WHAT YOU SHOULD DO
Copy out all the lines of the data precisely, omitting any pictures.

INPUT DATA
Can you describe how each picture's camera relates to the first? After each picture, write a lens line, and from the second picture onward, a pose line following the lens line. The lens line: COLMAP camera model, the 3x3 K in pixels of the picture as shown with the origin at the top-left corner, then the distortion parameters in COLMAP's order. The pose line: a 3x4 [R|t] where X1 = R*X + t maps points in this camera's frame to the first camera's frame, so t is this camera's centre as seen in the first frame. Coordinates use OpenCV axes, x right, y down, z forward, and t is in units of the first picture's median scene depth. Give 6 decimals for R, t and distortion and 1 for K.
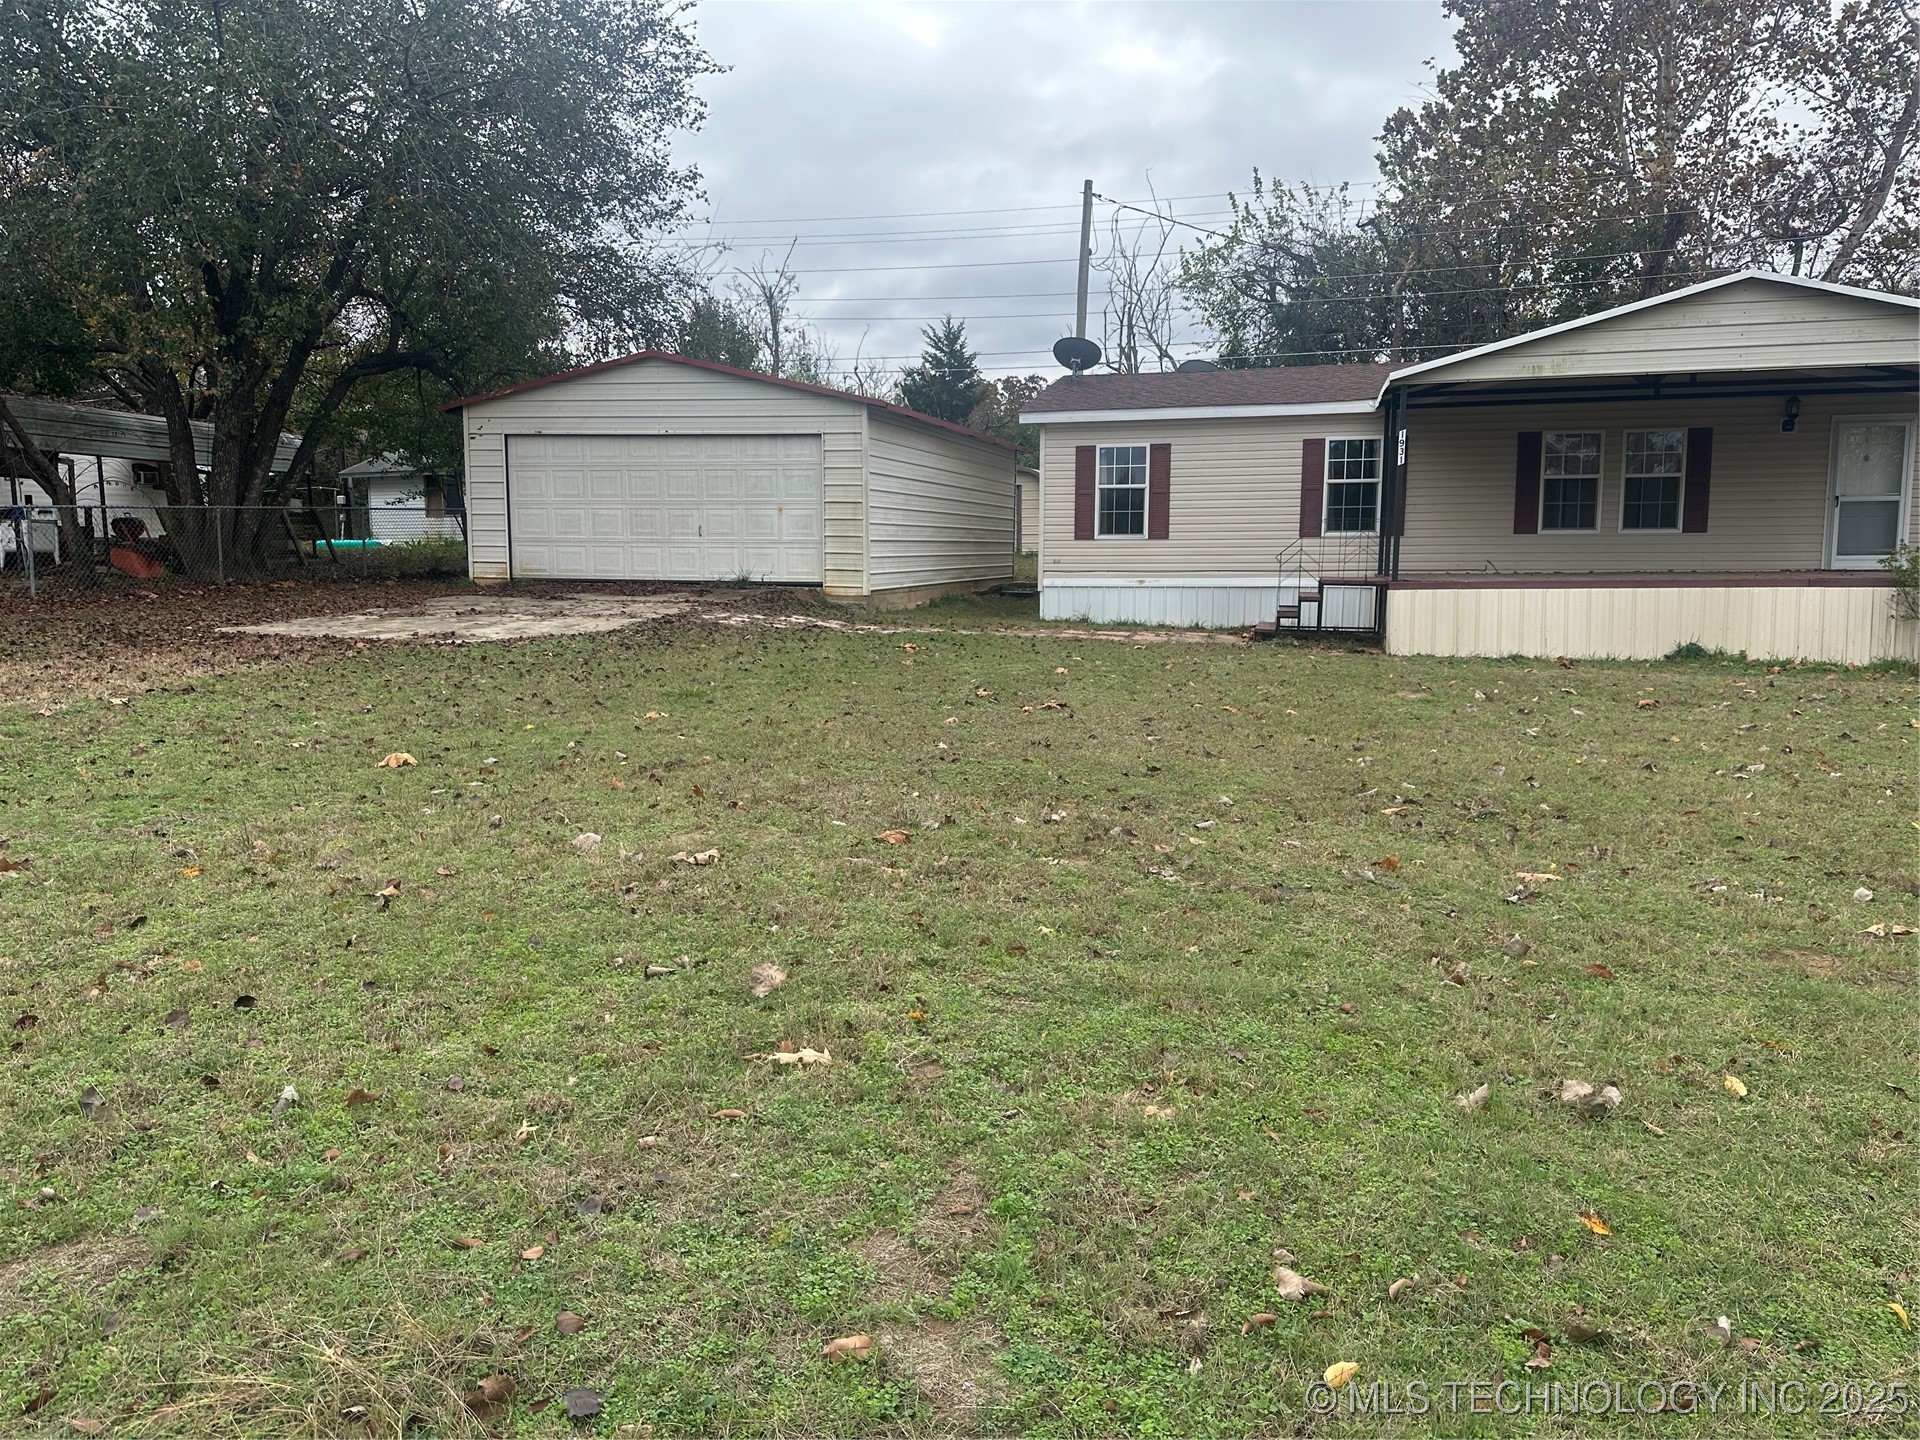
lens RADIAL K [[1338.2, 0, 904.4], [0, 1338.2, 723.6], [0, 0, 1]] dist [0.043776, -0.073788]
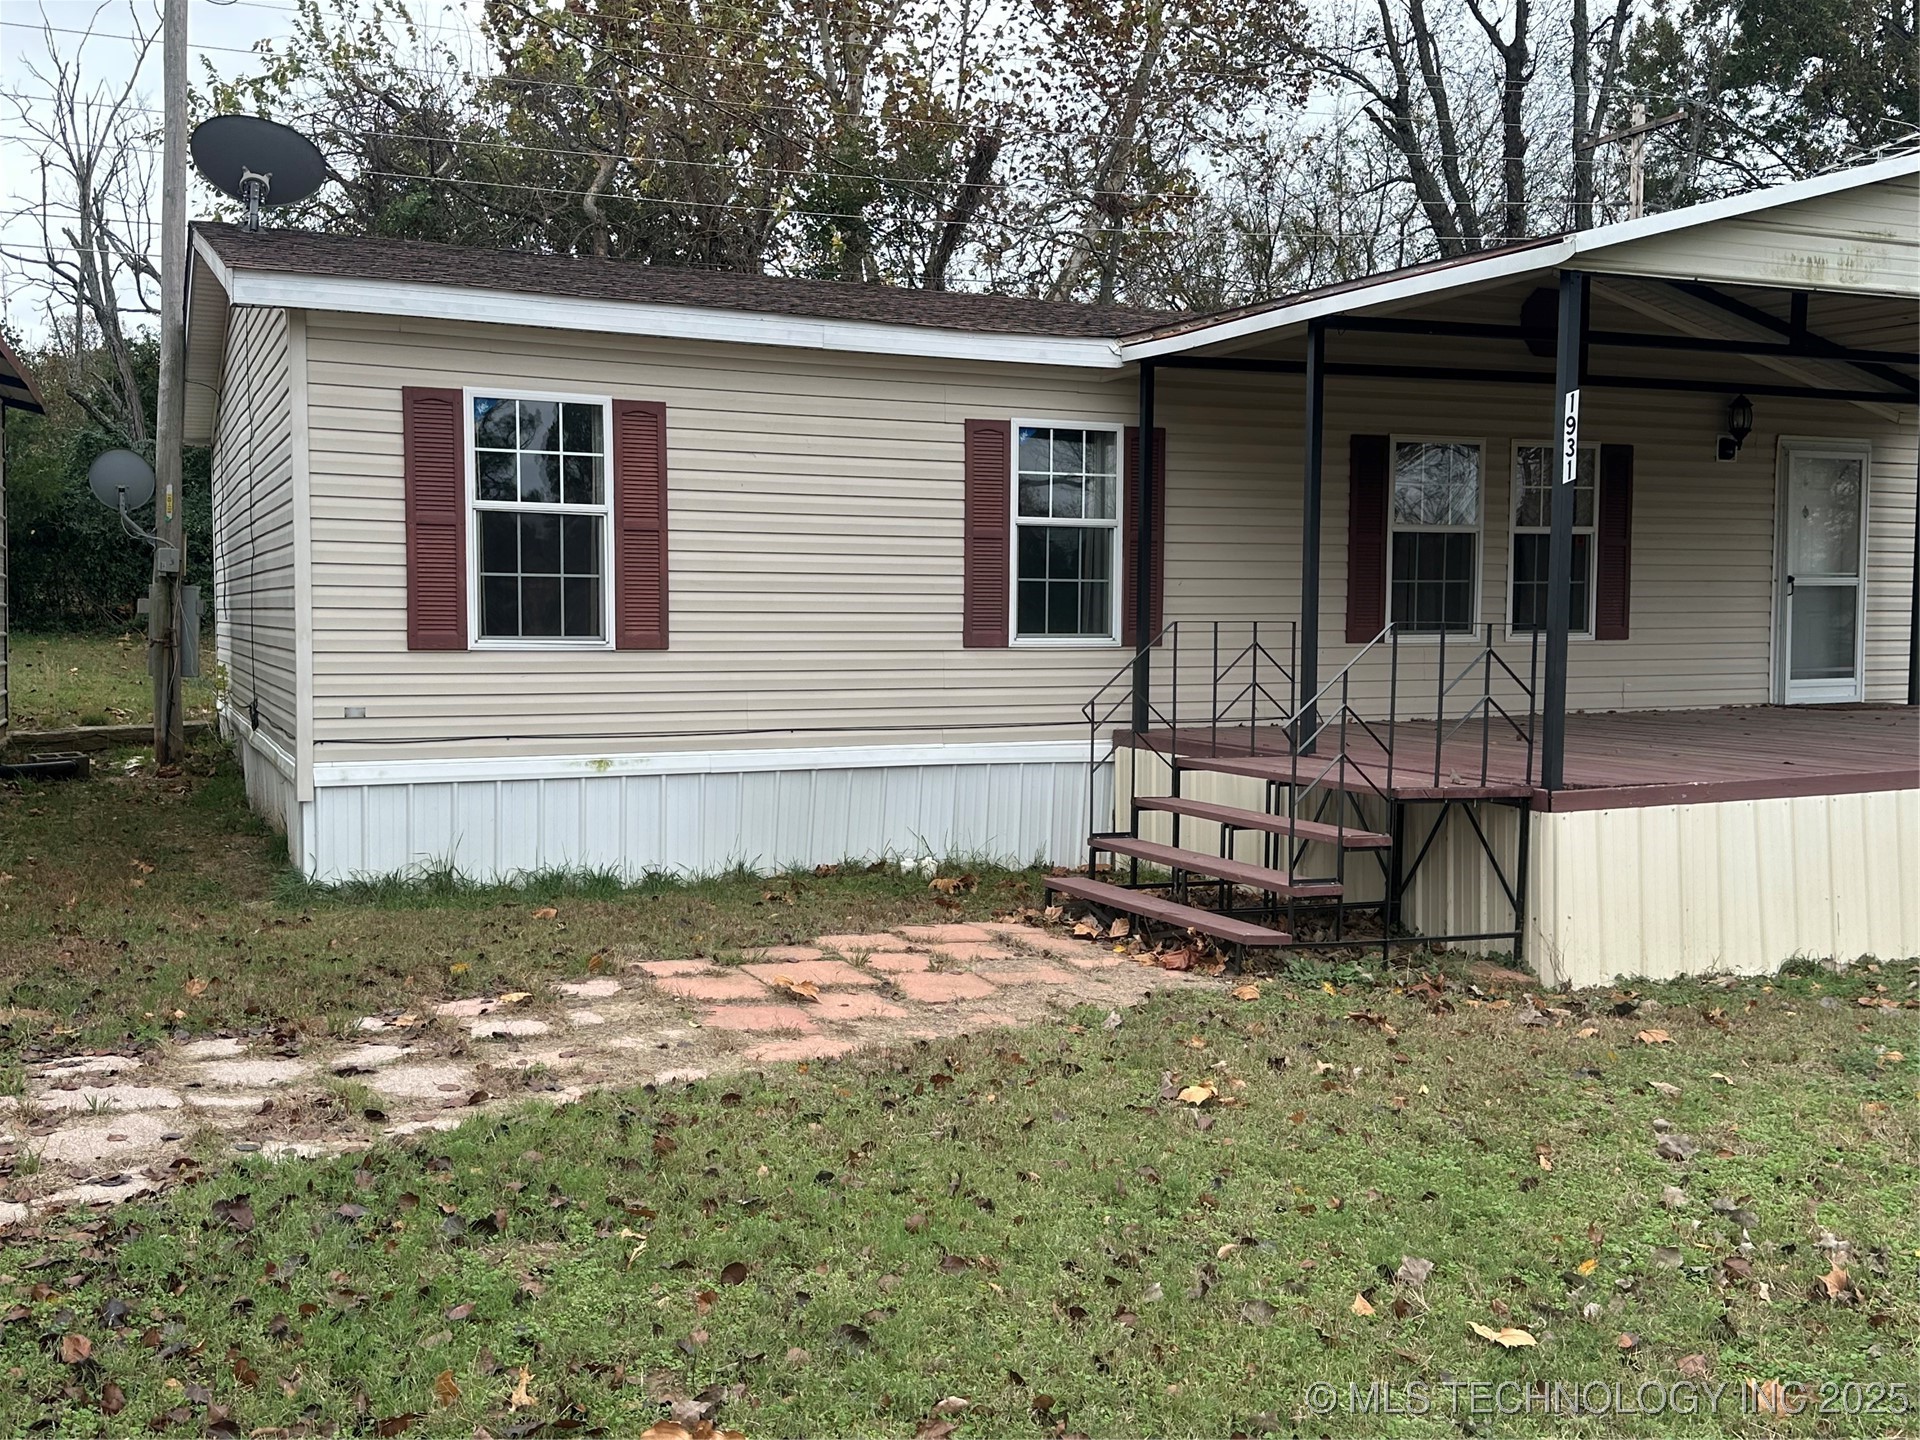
lens RADIAL K [[1837.2, 0, 996.8], [0, 1837.2, 723.2], [0, 0, 1]] dist [0.221865, -0.551483]
pose [[0.772074, -0.032613, 0.634696, -0.066584], [0.074106, 0.996490, -0.038943, -0.089738], [-0.631198, 0.077102, 0.771780, 0.535450]]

TASK OUTPUT
Can you describe how each picture's camera relates to the first? After each picture, write a lens line, and from the second picture onward, a pose line following the lens line. The lens line: COLMAP camera model, the 3x3 K in pixels of the picture as shown with the origin at the top-left corner, then the distortion parameters in COLMAP's order. The pose line: a 3x4 [R|t] where X1 = R*X + t maps points in this camera's frame to the first camera's frame, so t is this camera's centre as seen in the first frame. Coordinates use OpenCV axes, x right, y down, z forward, and t is in units of the first picture's median scene depth. Give 6 decimals for R, t and distortion and 1 for K.
lens RADIAL K [[1338.2, 0, 904.4], [0, 1338.2, 723.6], [0, 0, 1]] dist [0.043776, -0.073788]
lens RADIAL K [[1837.2, 0, 996.8], [0, 1837.2, 723.2], [0, 0, 1]] dist [0.221865, -0.551483]
pose [[0.772074, -0.032613, 0.634696, -0.066584], [0.074106, 0.996490, -0.038943, -0.089738], [-0.631198, 0.077102, 0.771780, 0.535450]]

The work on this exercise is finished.